The stage version of "A Time to Kill" was produced at the Arena Stage in Washington, D.C., in 2011. Adapted for the stage by Rupert Holmes, the play officially debuted at the John Golden Theatre in New York on Sunday.
In what seems like a bit of marketing synergy, the New York production opened the same week as the release of Grisham's new novel, "Sycamore Row," which is a sequel to "A Time to Kill." The new book is scheduled to go on sale on Tuesday.
The Broadway ensemble cast includes Fred Dalton Thompson, the veteran actor who served as a U.S. senator from Tennessee. Thompson plays the role of Judge Omar Noose, the character played by actor Patrick McGoohan in the 1996 movie.
What did New York critics think of the play?
Charles Isherwood of the New York Times called the play "efficient but hardly pulse-racing," writing that this "workmanlike version of Mr. Grisham's book never succeeds in generating much steam as it moves through a tale of rape, murder and justice."

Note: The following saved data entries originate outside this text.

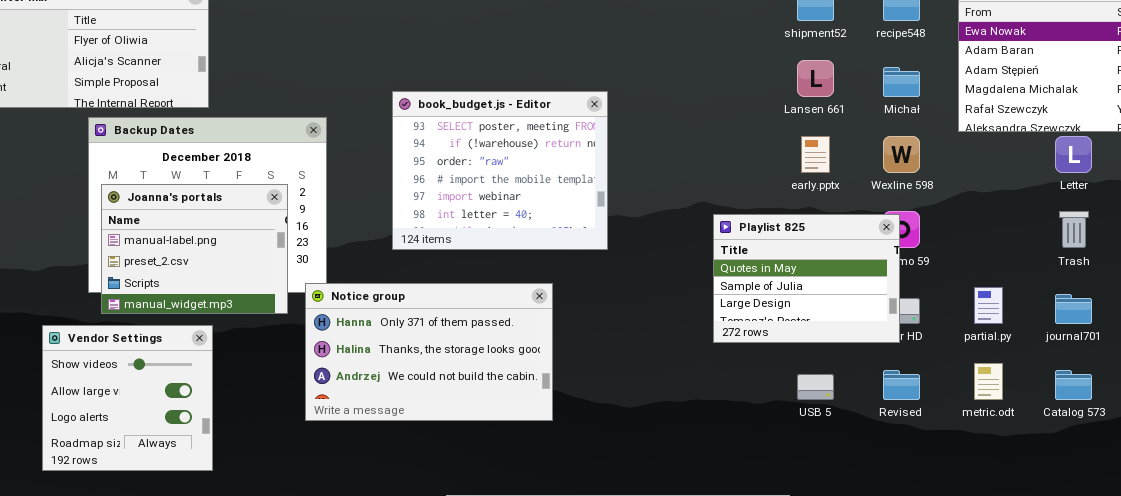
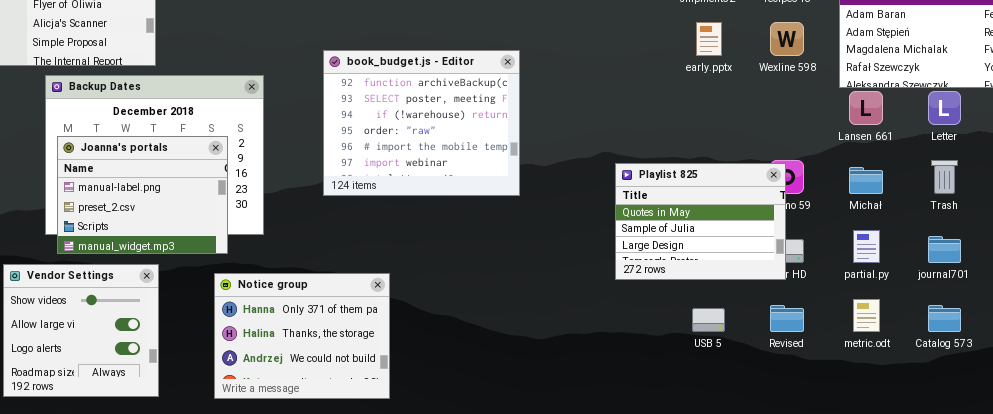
Lansen 661: [797,60,834,97] -> [849,91,883,125], moved
Michał: [883,67,920,97] -> [849,167,883,194], moved
book_budget.js - Editor: [392,91,608,250] -> [323,50,520,196], scrolled up 1 row
early.pptx: [801,136,830,173] -> [696,22,722,56], moved
Wexline 598: [883,136,920,173] -> [770,22,804,56], moved
Notice group: [305,283,553,421] -> [214,273,390,399], moved, resized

Variety's Marilyn Stasio wrote that "there's a distinctly dated feeling to the material — not the topic of Southern racism, but the youthful idealism of its hero." Despite a sturdy cast and production, "this courtroom drama feels as if it were made for an earlier, less cynical era."
David Rooney of the Hollywood Reporter described the show as a "formulaic courtroom drama ... in which every liberal-pandering response has been hardwired into the dated material." It's the "theatrical equivalent of summer beach reading or the almost obsolete low-concept popcorn movie."
Newsday's Linda Winer wrote that show is "2-1/ 2 hours of competent acting and monotonous storytelling that seldom elevate the serious plot -- a black man shoots the white men who raped his 10-year-old daughter -- from the genre of theatrical hokum."